Over 600,000 beneficiaries stand to be affected by the suspension, the World Bank revealed in a letter to Congo’s finance minister. Among those impacted are victims of sexual violence. The authenticity of this correspondence has been confirmed by a World Bank spokesperson.

The World Bank is also seeking clarity on the status of $91 million, previously advanced for the projects, out of the total commitment of $1.04 billion.

The “Social Fund of the Democratic Republic of Congo” was dissolved on May 4 by an executive order from President Felix Tshisekedi, who then established a different public fund. The move was reportedly in response to changes in the legal framework governing public institutions, as per the president’s statement.

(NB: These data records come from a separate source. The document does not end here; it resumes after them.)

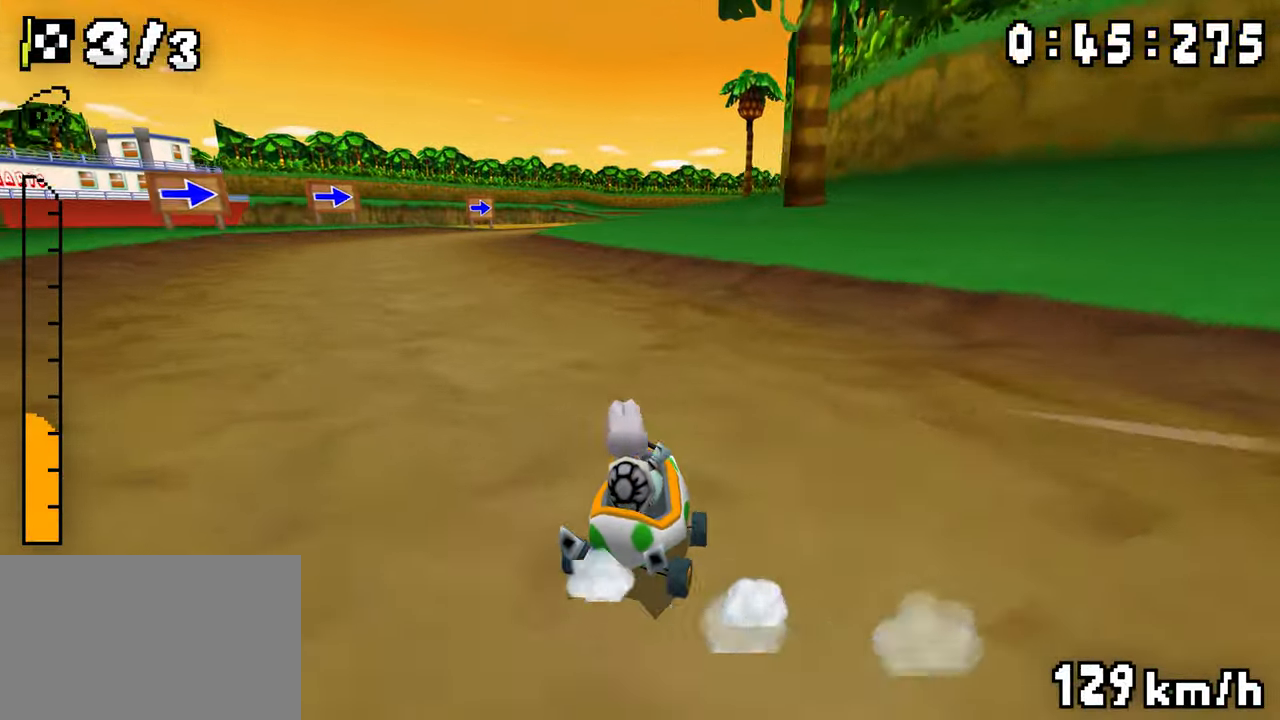
{"dt_ms": 500, "buttons": ["A"], "events": [[34, "DPAD_LEFT", "up"], [50, "DPAD_RIGHT", "down"], [117, "DPAD_RIGHT", "up"], [234, "DPAD_LEFT", "down"], [434, "DPAD_LEFT", "up"], [467, "R1", "up"]]}
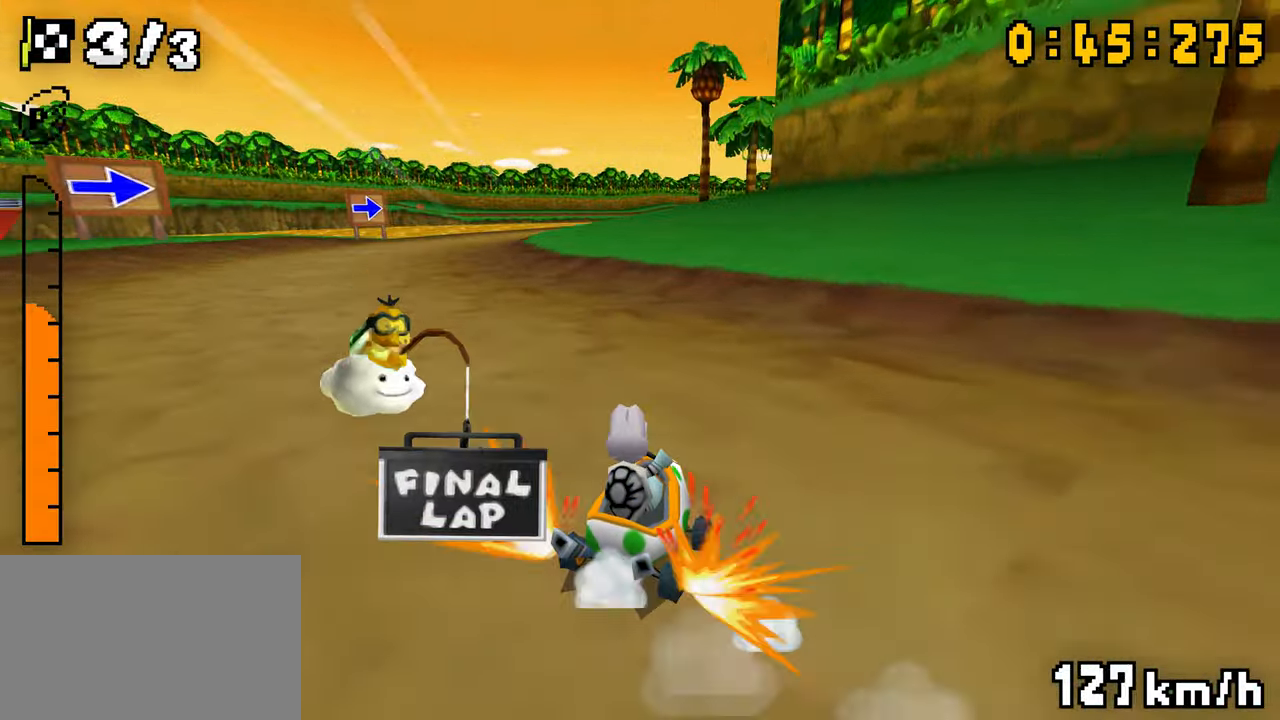
{"dt_ms": 500, "buttons": ["A", "R1", "DPAD_RIGHT"], "events": [[50, "R1", "down"], [217, "DPAD_RIGHT", "down"], [284, "DPAD_RIGHT", "up"], [300, "DPAD_LEFT", "down"], [467, "DPAD_LEFT", "up"], [467, "DPAD_RIGHT", "down"]]}
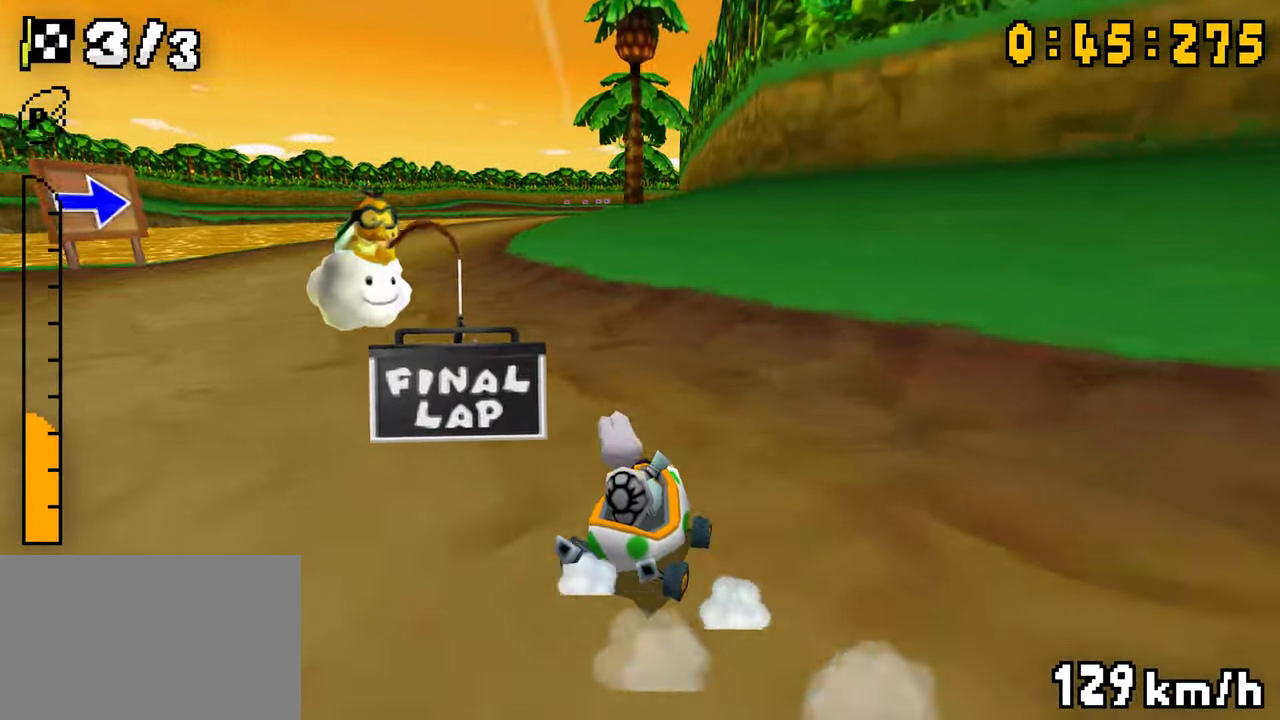
{"dt_ms": 500, "buttons": ["A", "R1", "DPAD_LEFT"], "events": [[67, "DPAD_RIGHT", "up"], [200, "DPAD_LEFT", "down"], [384, "DPAD_LEFT", "up"], [417, "R1", "up"], [434, "DPAD_LEFT", "down"], [467, "R1", "down"]]}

The World Bank’s director of operations for the country, Albert Zeufack, expressed the institution’s surprise at the decision in a letter dated May 12, revealing that they had discovered the development via press reports. “Before being able to continue to commit the project funds, the government and the World Bank should agree on transitional measures… in order to ensure that the funds are used for the intended purposes,” he stated.

The finance ministry spokesperson for Congo claimed that comments would be made after receiving directions from the presidency. Tina Salama, Presidential spokesperson, refuted the suspension claims and insisted that the fund would undergo transitional management. However, she did not provide any answers regarding the $91 million in question.

This suspension could critically affect various beneficiaries, including the Panzi Foundation led by Denis Mukwege, a Congolese gynaecologist and recipient of the 2018 Nobel Peace Prize for his services to victims of sexual violence. Mukwege described the situation as a catastrophe for the victims, revealing that his program had received a warning that their expenses would no longer be reimbursed.

The fallout from this decision has reached international platforms, with four of Congo’s main opposition politicians writing to leaders of the International Monetary Fund, the World Bank, and the African Development Bank. The politicians have requested an audit of their funds in Congo amid suspicions of misuse.